Advertisement

Transportation Index Just Shy of Record : Airline Issues Out-Distance Other Stocks

Share
From Associated Press

While many stocks have prospered in the market rally of the past three months, few groups have gone farther and faster than airline issues.

Stocks like Delta, UAL, AMR, NWA, Alaska Air and Southwest have all traded lately at their highest levels in at least a year.

As it happens, those six are all components of the Dow Jones average of 20 transportation stocks.

Advertisement

The transportation average, unlike many other market indicators, has recently come close to recouping all ground lost in the market decline of August through December, 1987.

Last Tuesday, the index closed at 1,087.97, shy of its all-time closing high of 1,101.16 reached at the peak of the bull market in 1987, notes William LeFevre, an analyst at Advest Inc. Three consecutive losses left it at 1,059.99 by the end of the week.

In Wall Street’s view at least, the recent gains would seem to suggest that the industry has begun to emerge from a long, turbulent period of adjustment to deregulation and may be headed for smoother sailing.

During 1988, “everything that could possibly go right did,” said Helane Becker, an analyst who follows the airline industry for Shearson Lehman Hutton. “The airlines had one of their best ever years.”

Pretax industry earnings grew 18%, she estimated in a recent report, on a 12% gain in revenues.

“The likelihood of the profitability continuing into 1989 is, in our opinion, quite high,” she added, “although the percent changes will probably not be as dramatic.”

Advertisement

In its appraisal of 91 industry groups for their likely stock price performance over the next 12 months, the Value Line Investment Survey ranks the air transport group a lofty ninth.

All this has caught some investors off guard, since they have grown used to thinking of airline stocks as a kind of commodity, like gold or soybeans, best suited for short-term trading strategies rather than long-term holdings.

Two prime forces affecting most airline stocks have been developments in the industry’s sporadic passenger fare wars and fluctuations in the price of oil.

Traders looked for falling oil prices (translated to read “lower jet fuel costs”) or indications of a letup in fare competition as a cue to take airline stocks for a quick ride.

Promotional air fares aren’t likely to disappear, Becker acknowledged. “However,” she said, “we think that, overall, air fares will remain relatively stable.

• Dataset records:
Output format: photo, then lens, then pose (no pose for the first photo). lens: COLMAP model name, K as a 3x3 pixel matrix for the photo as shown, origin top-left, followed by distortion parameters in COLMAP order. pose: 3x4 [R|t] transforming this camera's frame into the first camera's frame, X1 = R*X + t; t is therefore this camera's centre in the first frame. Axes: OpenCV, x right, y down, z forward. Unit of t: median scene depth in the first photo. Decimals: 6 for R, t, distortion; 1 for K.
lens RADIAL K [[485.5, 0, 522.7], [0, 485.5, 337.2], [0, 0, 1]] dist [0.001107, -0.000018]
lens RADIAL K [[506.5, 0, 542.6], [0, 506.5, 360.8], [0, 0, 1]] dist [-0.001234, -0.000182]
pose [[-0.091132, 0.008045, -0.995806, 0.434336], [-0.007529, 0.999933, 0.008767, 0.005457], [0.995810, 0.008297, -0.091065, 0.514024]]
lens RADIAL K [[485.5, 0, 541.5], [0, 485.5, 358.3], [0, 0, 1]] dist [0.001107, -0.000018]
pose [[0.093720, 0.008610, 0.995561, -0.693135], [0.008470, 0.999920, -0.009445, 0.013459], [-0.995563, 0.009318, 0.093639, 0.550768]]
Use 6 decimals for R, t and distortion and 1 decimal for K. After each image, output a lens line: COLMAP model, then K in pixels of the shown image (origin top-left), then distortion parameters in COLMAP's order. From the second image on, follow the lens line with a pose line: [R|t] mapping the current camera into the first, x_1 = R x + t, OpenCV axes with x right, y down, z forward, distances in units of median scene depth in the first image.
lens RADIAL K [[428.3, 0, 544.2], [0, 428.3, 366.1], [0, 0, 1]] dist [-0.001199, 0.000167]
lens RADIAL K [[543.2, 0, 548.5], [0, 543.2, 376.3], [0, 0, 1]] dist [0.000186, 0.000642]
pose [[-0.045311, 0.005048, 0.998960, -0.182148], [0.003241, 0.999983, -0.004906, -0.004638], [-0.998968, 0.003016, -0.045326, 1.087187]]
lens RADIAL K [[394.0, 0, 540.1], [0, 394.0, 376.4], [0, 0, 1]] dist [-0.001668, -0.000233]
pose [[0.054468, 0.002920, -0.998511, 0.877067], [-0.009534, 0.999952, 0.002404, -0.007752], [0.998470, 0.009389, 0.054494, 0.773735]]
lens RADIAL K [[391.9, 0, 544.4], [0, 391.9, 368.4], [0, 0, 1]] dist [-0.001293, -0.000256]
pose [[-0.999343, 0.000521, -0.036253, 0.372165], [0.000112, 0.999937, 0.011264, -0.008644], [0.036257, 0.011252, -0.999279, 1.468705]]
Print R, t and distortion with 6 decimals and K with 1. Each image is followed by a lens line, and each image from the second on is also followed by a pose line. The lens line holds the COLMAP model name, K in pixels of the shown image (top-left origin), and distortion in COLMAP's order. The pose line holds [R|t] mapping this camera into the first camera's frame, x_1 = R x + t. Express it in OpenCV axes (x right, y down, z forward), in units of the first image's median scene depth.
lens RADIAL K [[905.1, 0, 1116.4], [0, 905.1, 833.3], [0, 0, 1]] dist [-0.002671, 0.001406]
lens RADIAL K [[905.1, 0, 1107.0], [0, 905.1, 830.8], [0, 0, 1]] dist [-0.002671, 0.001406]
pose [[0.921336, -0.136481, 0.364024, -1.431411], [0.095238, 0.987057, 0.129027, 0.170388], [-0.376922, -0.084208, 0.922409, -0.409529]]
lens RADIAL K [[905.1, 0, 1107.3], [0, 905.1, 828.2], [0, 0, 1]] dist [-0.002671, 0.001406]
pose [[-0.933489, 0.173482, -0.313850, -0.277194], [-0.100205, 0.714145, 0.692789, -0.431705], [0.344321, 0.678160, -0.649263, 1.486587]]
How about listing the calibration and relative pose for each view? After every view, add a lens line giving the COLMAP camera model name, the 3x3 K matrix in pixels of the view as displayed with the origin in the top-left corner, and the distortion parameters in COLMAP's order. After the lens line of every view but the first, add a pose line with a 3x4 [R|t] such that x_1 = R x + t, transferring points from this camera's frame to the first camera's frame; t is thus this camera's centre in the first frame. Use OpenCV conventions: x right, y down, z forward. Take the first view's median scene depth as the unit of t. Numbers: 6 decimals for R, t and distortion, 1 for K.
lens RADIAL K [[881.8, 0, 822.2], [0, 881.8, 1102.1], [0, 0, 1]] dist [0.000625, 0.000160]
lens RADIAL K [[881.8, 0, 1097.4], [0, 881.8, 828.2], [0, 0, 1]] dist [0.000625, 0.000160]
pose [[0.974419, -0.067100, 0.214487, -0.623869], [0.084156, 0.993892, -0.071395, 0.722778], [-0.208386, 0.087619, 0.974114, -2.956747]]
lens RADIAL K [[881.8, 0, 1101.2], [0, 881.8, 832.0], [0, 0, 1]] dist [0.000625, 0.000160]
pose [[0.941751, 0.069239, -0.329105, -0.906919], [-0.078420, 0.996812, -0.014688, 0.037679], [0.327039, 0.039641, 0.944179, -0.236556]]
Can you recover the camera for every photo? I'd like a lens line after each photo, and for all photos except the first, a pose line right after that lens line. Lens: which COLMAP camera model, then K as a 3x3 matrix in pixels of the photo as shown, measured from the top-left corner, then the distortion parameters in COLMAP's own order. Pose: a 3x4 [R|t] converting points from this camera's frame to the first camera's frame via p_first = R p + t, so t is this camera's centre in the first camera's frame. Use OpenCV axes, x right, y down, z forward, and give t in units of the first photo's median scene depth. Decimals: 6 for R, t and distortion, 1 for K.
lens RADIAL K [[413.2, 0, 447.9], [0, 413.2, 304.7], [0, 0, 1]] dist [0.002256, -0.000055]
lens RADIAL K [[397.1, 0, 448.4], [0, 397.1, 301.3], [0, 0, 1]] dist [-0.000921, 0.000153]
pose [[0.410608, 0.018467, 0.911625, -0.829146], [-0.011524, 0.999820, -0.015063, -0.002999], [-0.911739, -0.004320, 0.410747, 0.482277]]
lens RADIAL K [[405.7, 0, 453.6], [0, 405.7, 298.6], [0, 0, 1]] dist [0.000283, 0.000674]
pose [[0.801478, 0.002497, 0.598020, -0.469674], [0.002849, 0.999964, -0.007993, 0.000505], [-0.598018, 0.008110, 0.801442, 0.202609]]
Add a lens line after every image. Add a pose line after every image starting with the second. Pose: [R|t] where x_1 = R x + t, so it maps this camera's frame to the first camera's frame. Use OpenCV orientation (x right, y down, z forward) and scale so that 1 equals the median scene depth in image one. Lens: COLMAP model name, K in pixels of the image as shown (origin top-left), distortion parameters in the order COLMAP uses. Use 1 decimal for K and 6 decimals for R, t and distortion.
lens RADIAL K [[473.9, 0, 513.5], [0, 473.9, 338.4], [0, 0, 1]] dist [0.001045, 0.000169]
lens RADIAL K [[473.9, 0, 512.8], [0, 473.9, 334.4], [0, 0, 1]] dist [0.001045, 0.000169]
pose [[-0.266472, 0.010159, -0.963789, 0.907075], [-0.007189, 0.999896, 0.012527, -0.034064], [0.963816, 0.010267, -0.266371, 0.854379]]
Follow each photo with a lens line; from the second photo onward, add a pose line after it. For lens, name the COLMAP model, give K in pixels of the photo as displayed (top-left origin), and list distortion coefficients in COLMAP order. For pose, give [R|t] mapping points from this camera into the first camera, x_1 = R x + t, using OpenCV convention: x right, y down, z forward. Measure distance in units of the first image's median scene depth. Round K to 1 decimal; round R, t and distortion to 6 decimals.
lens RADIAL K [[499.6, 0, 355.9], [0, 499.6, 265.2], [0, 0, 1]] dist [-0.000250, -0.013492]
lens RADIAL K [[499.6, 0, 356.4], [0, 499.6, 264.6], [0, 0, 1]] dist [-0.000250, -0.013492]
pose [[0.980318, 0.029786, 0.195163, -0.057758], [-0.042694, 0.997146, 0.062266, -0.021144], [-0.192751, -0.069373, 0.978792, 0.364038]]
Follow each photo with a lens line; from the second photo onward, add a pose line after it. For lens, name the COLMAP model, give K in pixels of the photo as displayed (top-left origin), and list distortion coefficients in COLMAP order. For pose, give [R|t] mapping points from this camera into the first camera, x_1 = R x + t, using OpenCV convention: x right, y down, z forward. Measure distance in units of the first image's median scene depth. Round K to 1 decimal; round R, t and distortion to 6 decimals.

• WORK INSTRUCTION 1:
Answer these questions using the article on airline stocks:
(a) How many transportation stocks make up the Dow Jones average it mentions?
(b) At what level did the transportation index close last Tuesday?
(c) Where does the Value Line Investment Survey rank the air transport group?
• WORK INSTRUCTION 2: Transcribe the article on airline stocks from "All this has" up to and including "a quick ride.".

• EXERCISE SOLUTION 1:
(a) 20
(b) 1,087.97
(c) Ninth, among 91 industry groups

• EXERCISE SOLUTION 2:
All this has caught some investors off guard, since they have grown used to thinking of airline stocks as a kind of commodity, like gold or soybeans, best suited for short-term trading strategies rather than long-term holdings.

Two prime forces affecting most airline stocks have been developments in the industry’s sporadic passenger fare wars and fluctuations in the price of oil.

Traders looked for falling oil prices (translated to read “lower jet fuel costs”) or indications of a letup in fare competition as a cue to take airline stocks for a quick ride.